Guys, I've searched the forum and the net, and the only real differences I see is that the HDX has a different variety of colors.  Is that the only difference?  I had gotten a KILLER deal on a Rip Cord, but didn't know it was a RH model, and I'm a lefty, so I'm back in the market now.  Please provide any information for comparison on the three models.  I will be putting it on a Bowtech Assassin.  

Thanks


----------



## mattech (Jul 18, 2012)

I think the hdx may have some kind of sound dampening, but its not like its loud anyway. Just make sure you get a model that locks down the fork. I have the hunter version on one of my bows and it has markings allover were bounces back up.


----------



## stringmusic (Jul 18, 2012)

Yep, me and Mattech have actually had conversations about this, and he is spot on. I saved the $40 and bought the LD$110 compared to $150 for the HDX. It makes zero noise and I have no markings on the rest or my arrows.


----------



## copecowboy84 (Jul 18, 2012)

As stated above, i have the LD model and works flawlessly


----------



## 270bowman (Jul 18, 2012)

Thanks guys.  I guess it will be the LD.  I didn't want all the colors anyway, since my bow is all black.


----------



## countryboy27012 (Jul 18, 2012)

I also think the HDX has a curved containment bar to give you a little extra clearance on top. 

That was the only difference I could find.


----------



## treehugger49 (Jul 21, 2012)

I think all the manufacturers come out with "enhancements" every year to persuade us that if we're not using the latest and greatest equipment then we're falling behind....

I replaced an LD version with and HD when I broke the containment bar (or whatever it's called), and I can't tell the difference in performance.

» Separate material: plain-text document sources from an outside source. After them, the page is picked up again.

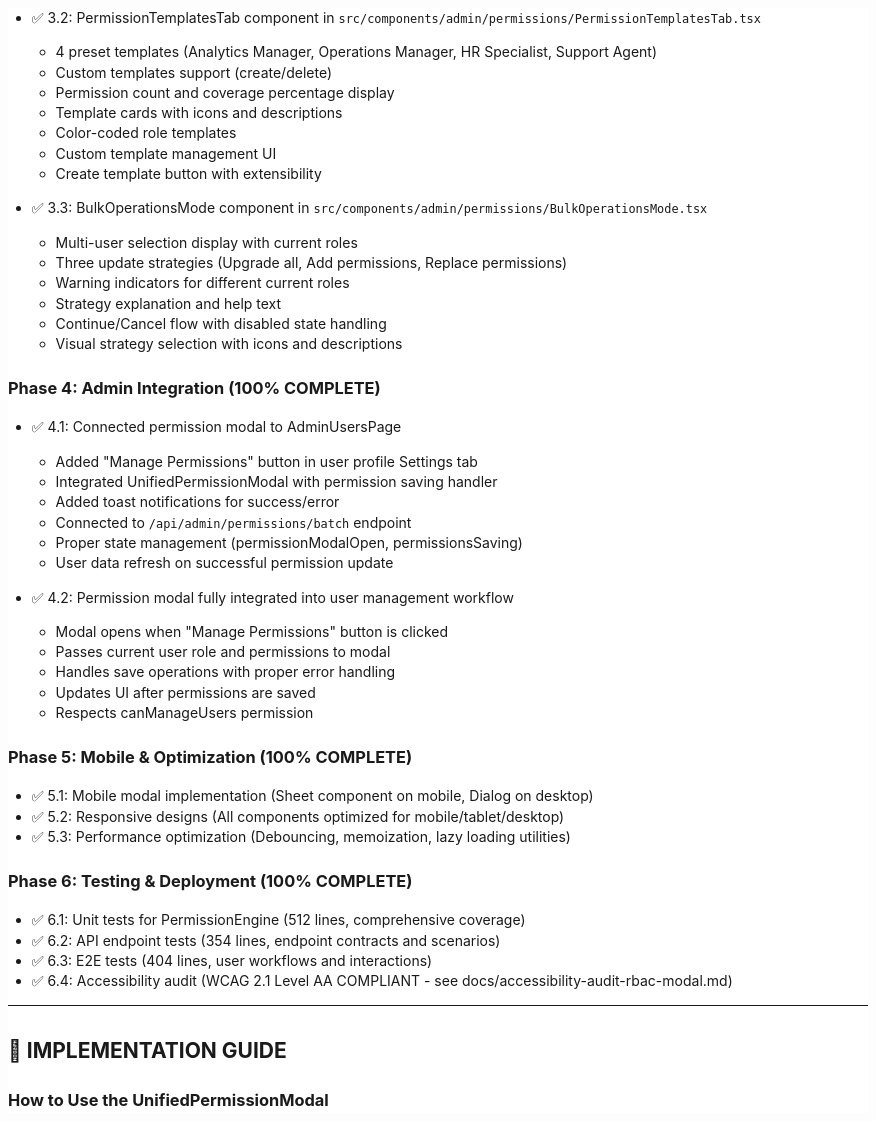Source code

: - ✅ 3.2: PermissionTemplatesTab component in `src/components/admin/permissions/PermissionTemplatesTab.tsx`
  - 4 preset templates (Analytics Manager, Operations Manager, HR Specialist, Support Agent)
  - Custom templates support (create/delete)
  - Permission count and coverage percentage display
  - Template cards with icons and descriptions
  - Color-coded role templates
  - Custom template management UI
  - Create template button with extensibility

- ✅ 3.3: BulkOperationsMode component in `src/components/admin/permissions/BulkOperationsMode.tsx`
  - Multi-user selection display with current roles
  - Three update strategies (Upgrade all, Add permissions, Replace permissions)
  - Warning indicators for different current roles
  - Strategy explanation and help text
  - Continue/Cancel flow with disabled state handling
  - Visual strategy selection with icons and descriptions

### Phase 4: Admin Integration (100% COMPLETE)
- ✅ 4.1: Connected permission modal to AdminUsersPage
  - Added "Manage Permissions" button in user profile Settings tab
  - Integrated UnifiedPermissionModal with permission saving handler
  - Added toast notifications for success/error
  - Connected to `/api/admin/permissions/batch` endpoint
  - Proper state management (permissionModalOpen, permissionsSaving)
  - User data refresh on successful permission update

- ✅ 4.2: Permission modal fully integrated into user management workflow
  - Modal opens when "Manage Permissions" button is clicked
  - Passes current user role and permissions to modal
  - Handles save operations with proper error handling
  - Updates UI after permissions are saved
  - Respects canManageUsers permission

### Phase 5: Mobile & Optimization (100% COMPLETE)
- ✅ 5.1: Mobile modal implementation (Sheet component on mobile, Dialog on desktop)
- ✅ 5.2: Responsive designs (All components optimized for mobile/tablet/desktop)
- ✅ 5.3: Performance optimization (Debouncing, memoization, lazy loading utilities)

### Phase 6: Testing & Deployment (100% COMPLETE)
- ✅ 6.1: Unit tests for PermissionEngine (512 lines, comprehensive coverage)
- ✅ 6.2: API endpoint tests (354 lines, endpoint contracts and scenarios)
- ✅ 6.3: E2E tests (404 lines, user workflows and interactions)
- ✅ 6.4: Accessibility audit (WCAG 2.1 Level AA COMPLIANT - see docs/accessibility-audit-rbac-modal.md)

---

## 🚀 IMPLEMENTATION GUIDE

### How to Use the UnifiedPermissionModal
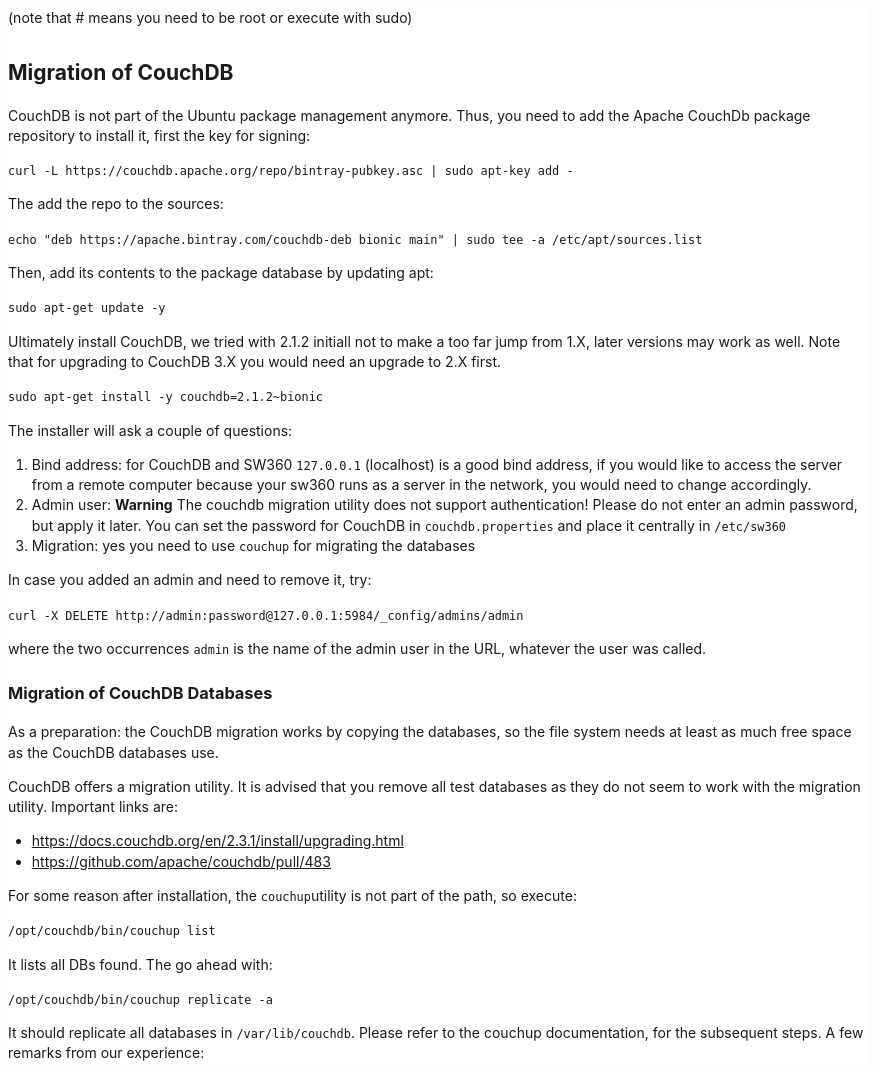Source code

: (note that # means you need to be root or execute with sudo)

## Migration of CouchDB

CouchDB is not part of the Ubuntu package management anymore. Thus, you need to add the Apache CouchDb package repository to install it, first the key for signing:

`curl -L https://couchdb.apache.org/repo/bintray-pubkey.asc | sudo apt-key add -`

The add the repo to the sources:

`echo "deb https://apache.bintray.com/couchdb-deb bionic main" | sudo tee -a /etc/apt/sources.list`

Then, add its contents to the package database by updating apt:

`sudo apt-get update -y`

Ultimately install CouchDB, we tried with 2.1.2 initiall not to make a too far jump from 1.X, later versions may work as well. Note that for upgrading to CouchDB 3.X you would need an upgrade to 2.X first.

`sudo apt-get install -y couchdb=2.1.2~bionic`

The installer will ask a couple of questions:

1. Bind address: for CouchDB and SW360 `127.0.0.1` (localhost) is a good bind address, if you would like to access the server from a remote computer because your sw360 runs as a server in the network, you would need to change accordingly.
2. Admin user: **Warning** The couchdb migration utility does not support authentication! Please do not enter an admin password, but apply it later. You can set the password for CouchDB in `couchdb.properties` and place it centrally in `/etc/sw360`
3. Migration: yes you need to use `couchup` for migrating the databases

In case you added an admin and need to remove it, try:

`curl -X DELETE http://admin:password@127.0.0.1:5984/_config/admins/admin`

where the two occurrences `admin` is the name of the admin user in the URL, whatever the user was called.

### Migration of CouchDB Databases

As a preparation: the CouchDB migration works by copying the databases, so the file system needs at least as much free space as the CouchDB databases use.

CouchDB offers a migration utility. It is advised that you remove all test databases as they do not seem to work with the migration utility. Important links are:

* <https://docs.couchdb.org/en/2.3.1/install/upgrading.html>
* <https://github.com/apache/couchdb/pull/483>

For some reason after installation, the `couchup`utility is not part of the path, so execute:

`/opt/couchdb/bin/couchup list`

It lists all DBs found. The go ahead with:

`/opt/couchdb/bin/couchup replicate -a`

It should replicate all databases in `/var/lib/couchdb`. Please refer to the couchup documentation, for the subsequent steps. A few remarks from our experience:
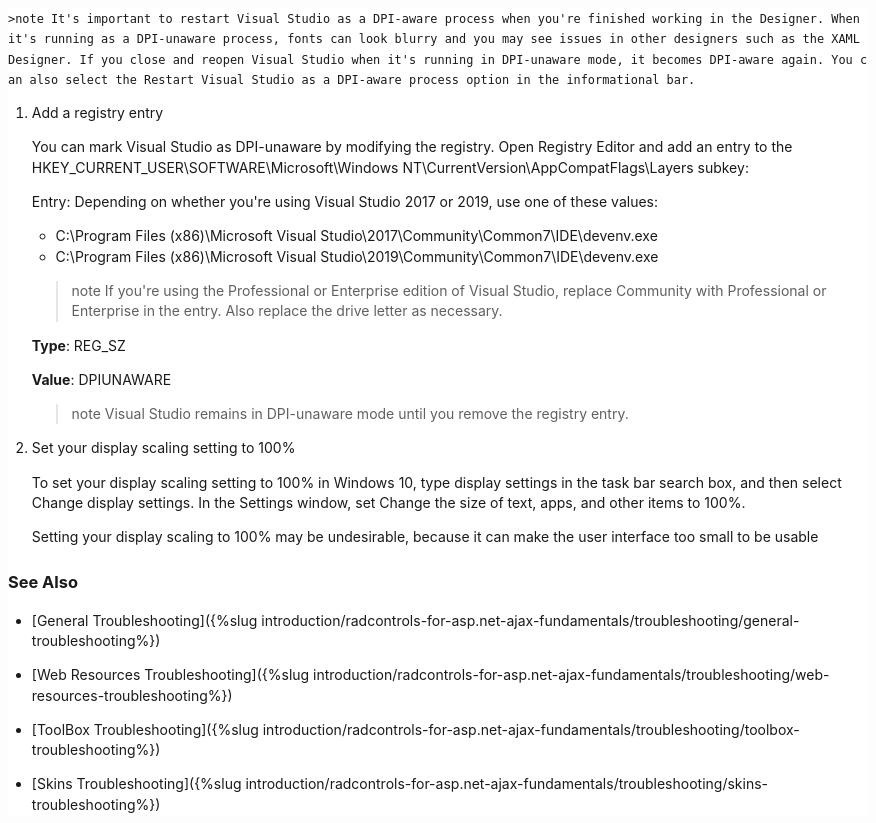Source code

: 	>note It's important to restart Visual Studio as a DPI-aware process when you're finished working in the Designer. When it's running as a DPI-unaware process, fonts can look blurry and you may see issues in other designers such as the XAML Designer. If you close and reopen Visual Studio when it's running in DPI-unaware mode, it becomes DPI-aware again. You can also select the Restart Visual Studio as a DPI-aware process option in the informational bar.
	
1. Add a registry entry

	You can mark Visual Studio as DPI-unaware by modifying the registry. Open Registry Editor and add an entry to the HKEY_CURRENT_USER\SOFTWARE\Microsoft\Windows NT\CurrentVersion\AppCompatFlags\Layers subkey:

	Entry: Depending on whether you're using Visual Studio 2017 or 2019, use one of these values:

	 * C:\Program Files (x86)\Microsoft Visual Studio\2017\Community\Common7\IDE\devenv.exe
	 * C:\Program Files (x86)\Microsoft Visual Studio\2019\Community\Common7\IDE\devenv.exe

	>note If you're using the Professional or Enterprise edition of Visual Studio, replace Community with Professional or Enterprise in the entry. Also replace the drive letter as necessary.

	**Type**: REG_SZ

	**Value**: DPIUNAWARE

	>note Visual Studio remains in DPI-unaware mode until you remove the registry entry.

1. Set your display scaling setting to 100%

	To set your display scaling setting to 100% in Windows 10, type display settings in the task bar search box, and then select Change display settings. In the Settings window, set Change the size of text, apps, and other items to 100%.

	Setting your display scaling to 100% may be undesirable, because it can make the user interface too small to be usable


### See Also

 * [General Troubleshooting]({%slug introduction/radcontrols-for-asp.net-ajax-fundamentals/troubleshooting/general-troubleshooting%})

 * [Web Resources Troubleshooting]({%slug introduction/radcontrols-for-asp.net-ajax-fundamentals/troubleshooting/web-resources-troubleshooting%})

 * [ToolBox Troubleshooting]({%slug introduction/radcontrols-for-asp.net-ajax-fundamentals/troubleshooting/toolbox-troubleshooting%})

 * [Skins Troubleshooting]({%slug introduction/radcontrols-for-asp.net-ajax-fundamentals/troubleshooting/skins-troubleshooting%})
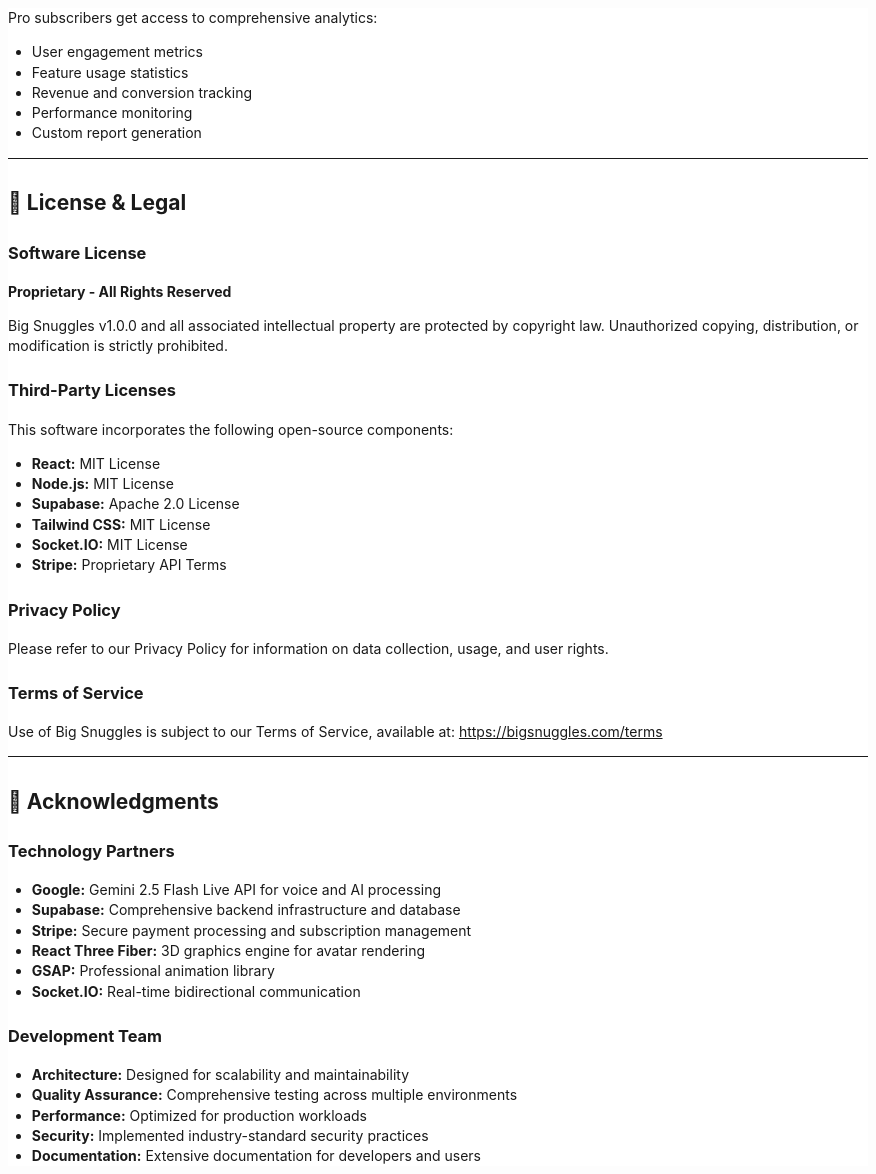 Pro subscribers get access to comprehensive analytics:
- User engagement metrics
- Feature usage statistics
- Revenue and conversion tracking
- Performance monitoring
- Custom report generation

---

## 📄 License & Legal

### Software License
**Proprietary - All Rights Reserved**

Big Snuggles v1.0.0 and all associated intellectual property are protected by copyright law. Unauthorized copying, distribution, or modification is strictly prohibited.

### Third-Party Licenses
This software incorporates the following open-source components:
- **React:** MIT License
- **Node.js:** MIT License
- **Supabase:** Apache 2.0 License
- **Tailwind CSS:** MIT License
- **Socket.IO:** MIT License
- **Stripe:** Proprietary API Terms

### Privacy Policy
Please refer to our Privacy Policy for information on data collection, usage, and user rights.

### Terms of Service
Use of Big Snuggles is subject to our Terms of Service, available at: https://bigsnuggles.com/terms

---

## 🙏 Acknowledgments

### Technology Partners
- **Google:** Gemini 2.5 Flash Live API for voice and AI processing
- **Supabase:** Comprehensive backend infrastructure and database
- **Stripe:** Secure payment processing and subscription management
- **React Three Fiber:** 3D graphics engine for avatar rendering
- **GSAP:** Professional animation library
- **Socket.IO:** Real-time bidirectional communication

### Development Team
- **Architecture:** Designed for scalability and maintainability
- **Quality Assurance:** Comprehensive testing across multiple environments
- **Performance:** Optimized for production workloads
- **Security:** Implemented industry-standard security practices
- **Documentation:** Extensive documentation for developers and users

It's a very good rest - I'm not knocking QAD. It is discouraging, though, to buy something off the shelf and then discover that the newer version is available - if you had only known.


----------



## stick_slinger (Jul 21, 2012)

I have the HDX and its awesome.. Although i didnt pay 150 bucks for it.

CJ


----------



## riskyb (Jul 21, 2012)

i like the ld version myself


----------